Le résultat de ces événemens offre action & réaction. Les Juifs de la même secte ont toujours été assez unis entr’eux, parce qu’il y avoit chez eux peu de disproportion dans les rangs, les fortunes, & très-peu de luxe ; leurs années jubilaires les rapprochoient de l’égalité primitive que les institutions sociales combattent sans cesse ; leurs malheurs ont fortifié cette union & resserré leurs nœuds. Nous avons tracé le tableau des cruautés exercées contre eux.
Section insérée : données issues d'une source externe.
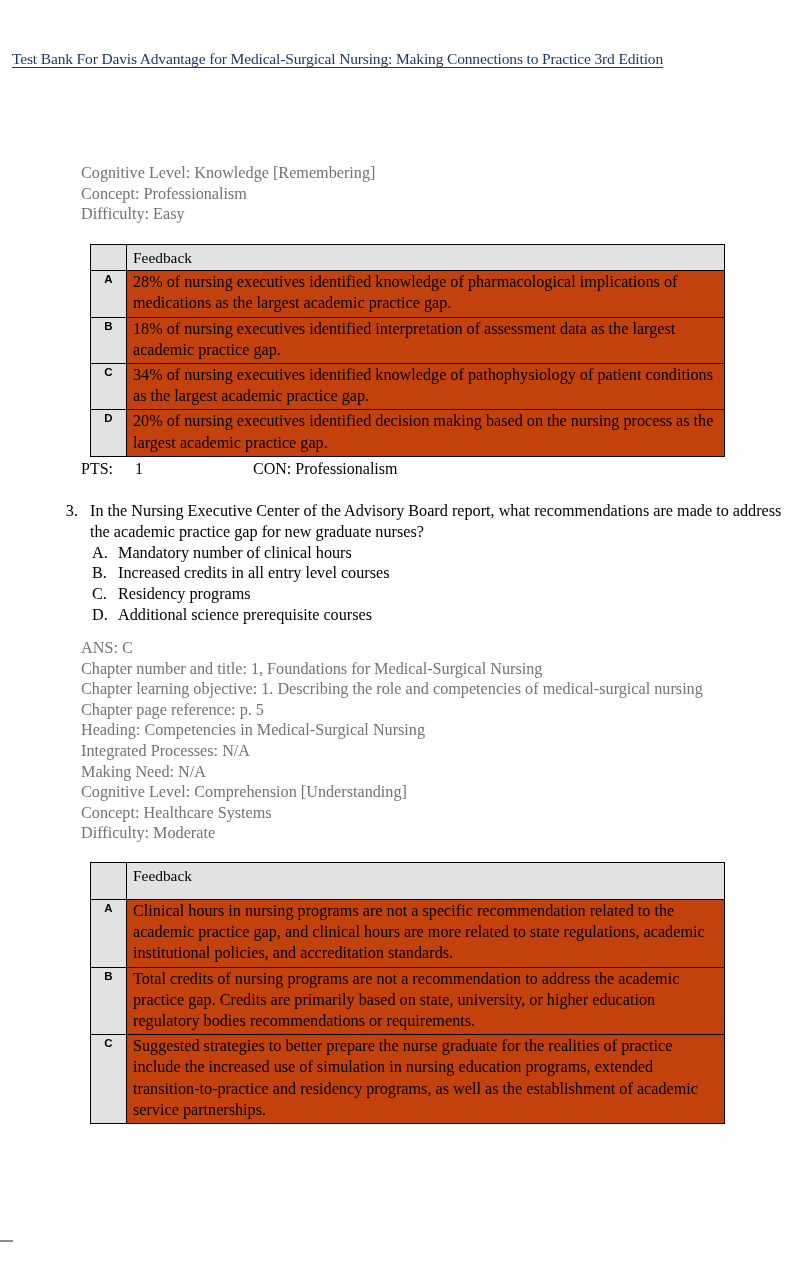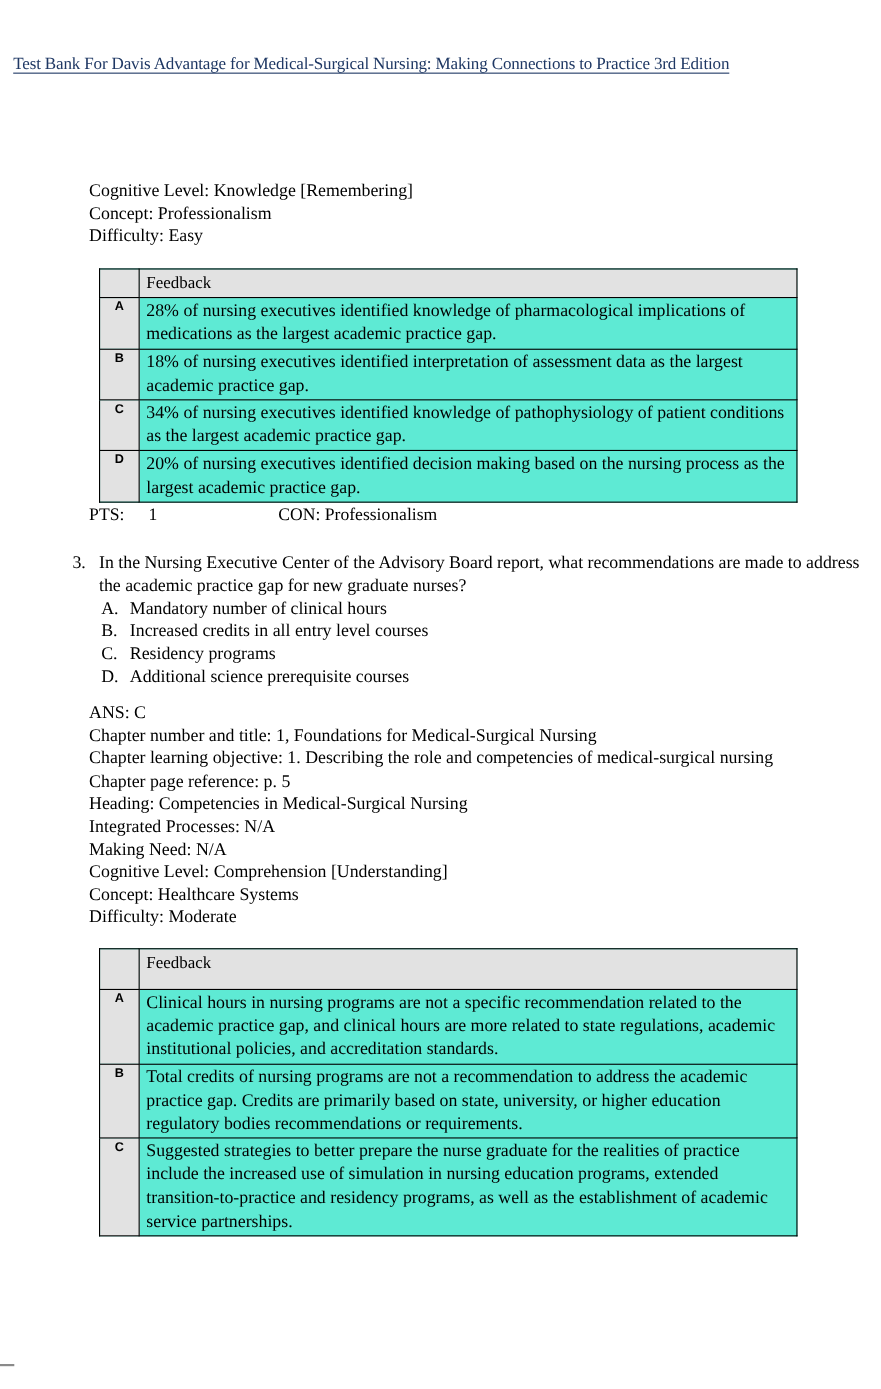--- a/index.html
+++ b/index.html
@@ -43,7 +43,7 @@
     position: absolute;
     font-size: 16.2px;
     line-height: 20.6px;
-    color: #000000;
+    color: #737373;
     white-space: nowrap;
   }
   .meta-block .line { display: block; }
Honnis, proscrits, outragés par-tout, pouvoient-ils aimer leurs tyrans ? Ils ont dû concevoir de l’aversion pour tous les peuples ligués contre eux, sur-tout pour les Chrétiens, qu’ils regardoient comme des intrus coupables d’avoir éclipsé leur splendeur religieuse(3).
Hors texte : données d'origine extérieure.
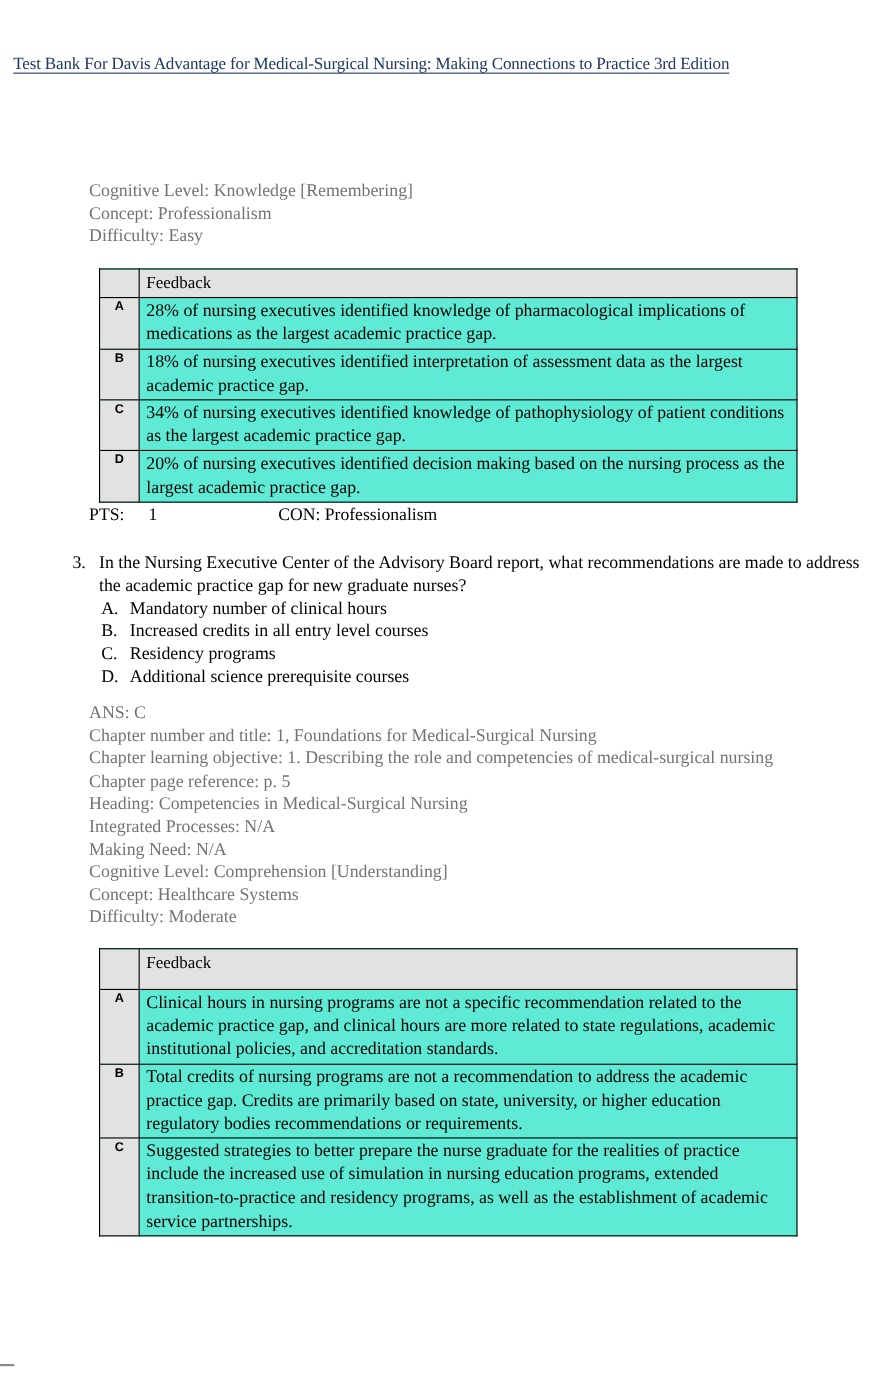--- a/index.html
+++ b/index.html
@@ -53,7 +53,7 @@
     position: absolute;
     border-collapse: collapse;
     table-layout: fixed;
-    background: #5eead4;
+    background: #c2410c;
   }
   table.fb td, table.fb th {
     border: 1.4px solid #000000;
(1) On trouve à ce sujet un passage curieux dans Ammien Marcellin, l. 2. « Marc-Aurele, dit-il, traversant la Palestine pour arriver en Égypte, excédé d’ennuis et de douleurs par les Juifs, nation puante et séditieuse, s’écria avec indignation : ô Marcomans ! ô Quades ! ô Sarmates ! enfin j’ai trouvé un peuple plus remuant que vous ».

(2) Maimonides, dans son Moré nevochim, part. 3, chap. XLVI, remarque très-sensément que si Moyse prescrit aux Juifs d’immoler des beliers, des bœufs et des boucs, c’étoit pour leur rendre abominable le culte que les Thébains, les Memphites et les Mendesiens rendoient à ces animaux.

(3) Tacite, hist. l. 5, les accusoit de détester toutes les nations. Boulanger, après beaucoup d’autres, leur fait les mêmes reproches. On assure qu’en Afrique ils sont plus animés que les Maures même, contre les Chrétiens. V. la relation de Fez et de Maroc, traduite de l’Anglois, et publiée par Ockley, Amsterd. 1726.